Текст Москвина "Обед прошёл легко и весело"

Обед прошел легко, весело, и Софья Васильевна была рада этому: пусть Михаил так и уедет - последнее воспоминание всегда живуче.

Но не весь день был такой. После затянувшегося обеда Витю уложили спать, прилег и Всеволод, свесив большие ноги за край дивана, Лиза пошла на почту купить для отца конвертов на дорогу.

- Ну, вот и хорошо, - сказал Михаил. - Все в отсутствии.

Пойдем - ка ко мне.

Он принес из передней в свой кабинет припрятанные свертки и развернул их.
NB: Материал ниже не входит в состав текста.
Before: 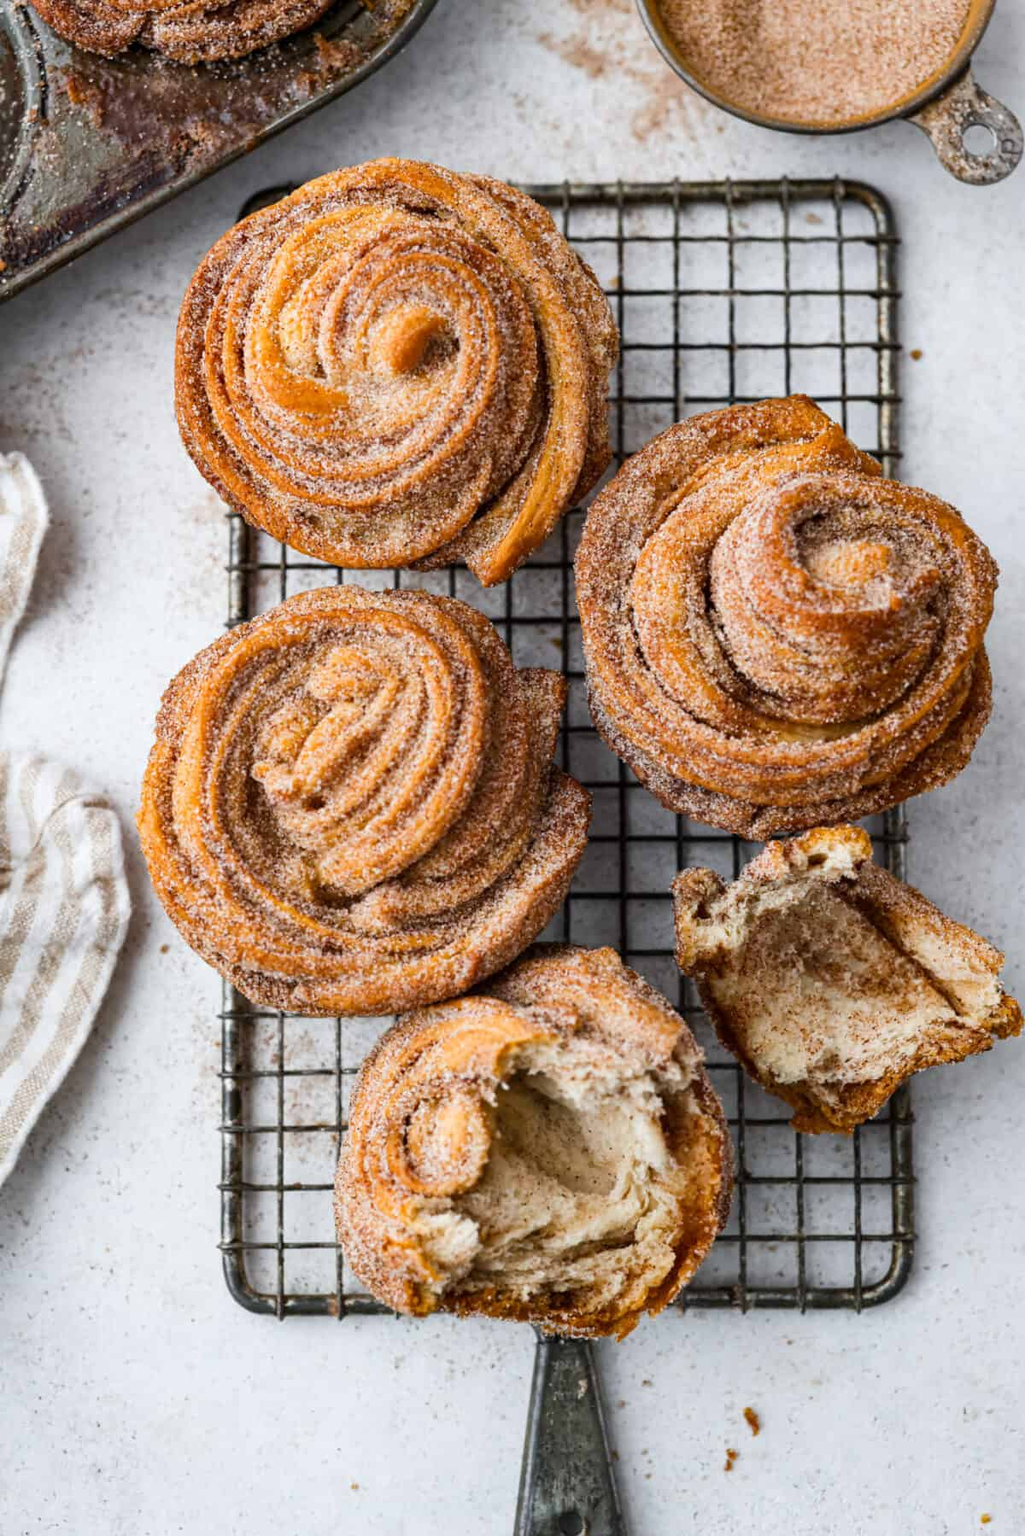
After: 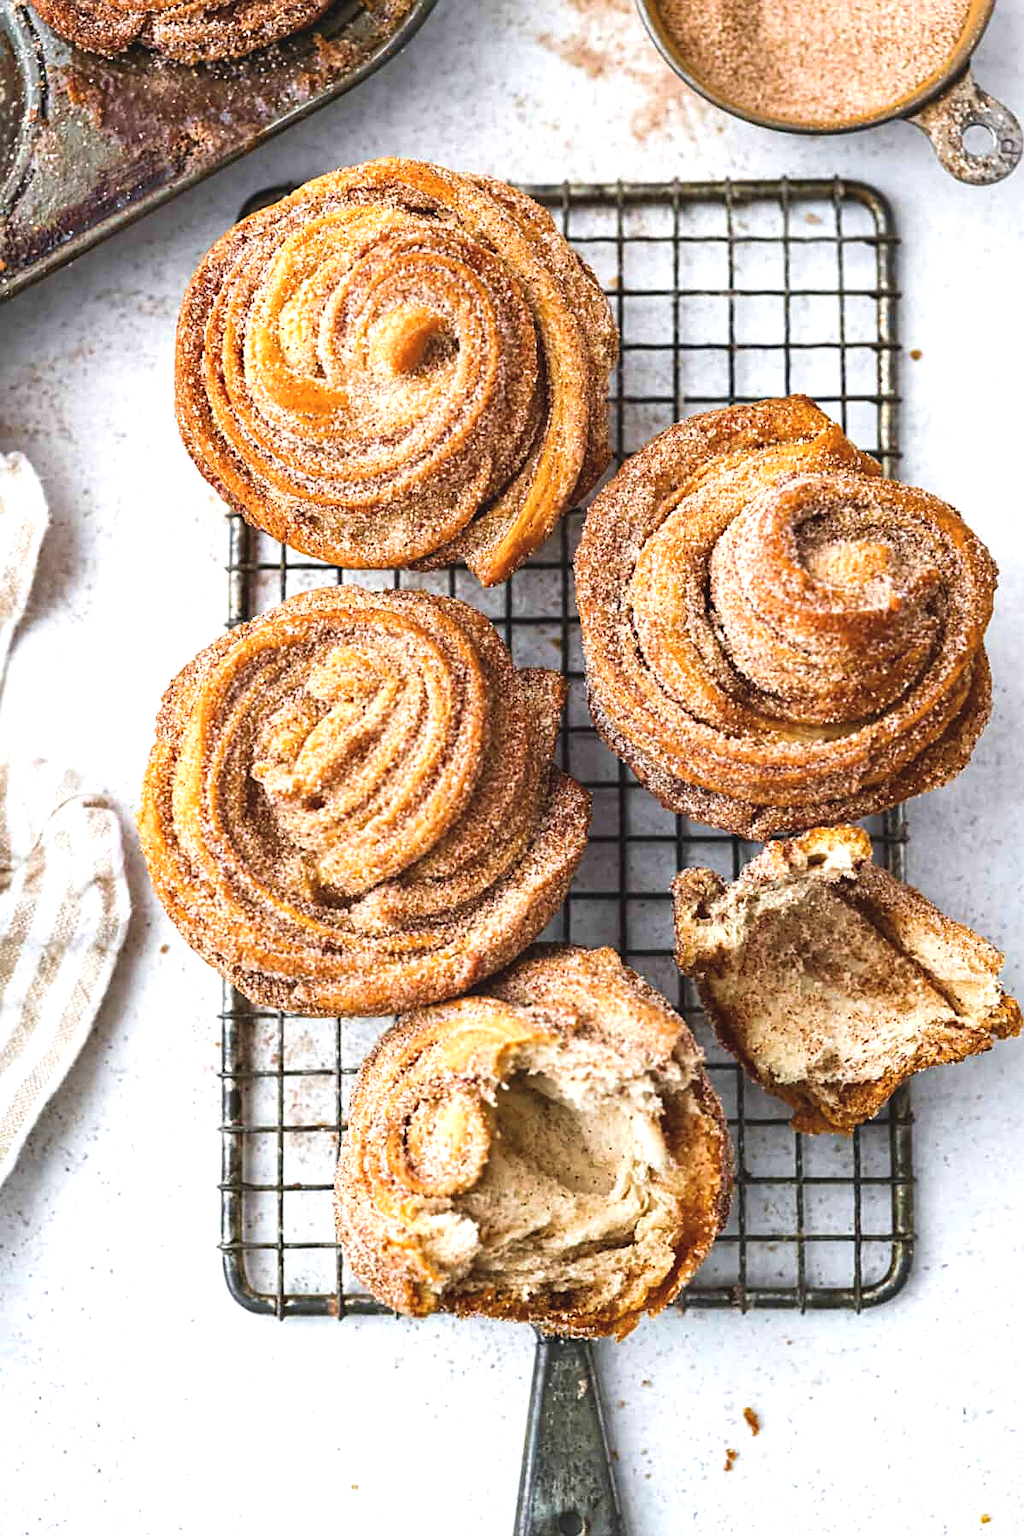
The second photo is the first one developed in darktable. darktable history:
velvia: on, module defaults
sharpen: on, module defaults
exposure: black level correction -0.005, exposure 0.617 EV, compensate highlight preservation false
Книга в синем переплете с серебряной надписью «Седов», отрез темно - синей шелковой материи и маленькие желтые ботинки.

- Понимаешь, тут без меня будут дни рождения, и ребятам важно, чтобы и от отца тоже... Ну, а это тебе, - он показал на шелк, - к тридцатому сентября.

Только Софья Васильевна, зная отвращение мужа к покупкам, к магазинной толкотне, могла оценить это. А тут было даже большее: по военному времени следовало еще раздобыть ордера, не забыть промтоварные «единички»... Блестя глазами, она обняла его и поцеловала, приговаривая: «Смотри, не забыл! Не забыл!» Чтобы сделать ему приятное, все рассмотрела отдельно, а материю даже приложила к себе, похвалила. Ботинки для Вити ей показались велики, но она тотчас успокоила Михаила: это не страшно - нога вырастет.
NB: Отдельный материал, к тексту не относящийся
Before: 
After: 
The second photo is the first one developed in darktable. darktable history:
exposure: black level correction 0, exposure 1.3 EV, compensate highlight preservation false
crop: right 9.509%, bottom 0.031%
- Погоди! Зачем ей вырастать? - Он остановил ее. - То есть она должна вырасти, но ты меня не поняла... Это к Витиному дню рождения, к маю. Чуть не год еще! Тогда дашь ему - и будет как раз по ноге.
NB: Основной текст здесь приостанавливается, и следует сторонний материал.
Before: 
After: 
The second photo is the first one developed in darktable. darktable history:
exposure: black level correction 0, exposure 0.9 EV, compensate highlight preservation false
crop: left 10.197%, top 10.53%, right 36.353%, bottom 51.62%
И это было трогательно: предусмотрел... Но она поняла и другое: сейчас август, значит, Михаила не будет и в мае. Как долго!.. Слезы подступили к глазам, и она, будто рассматривая подкладку на желтеньких ботинках, склонилась над ними. Он понял все, но ничего не сказал. С минуту они стояли молча друг против друга, оба одного роста, но Софья Васильевна, как женщина, казалась выше.

- Ничего, Сонечка, ничего! - Он привлек ее к себе, и ботинок в ее руках чуть уперся ему в грудь. - Ехать надо. - Он поцеловал ее в склоненную голову. - Должен ехать... Все ведь так!.. Ну, а будет все хорошо. Война теперь уже легче - фашистов погнали. Ты ботинки спрячь, - может, я и сам Вите их подарю.

...Милый! Успокаивал... Нет, дарила сыну она - еще в марте пришло извещение...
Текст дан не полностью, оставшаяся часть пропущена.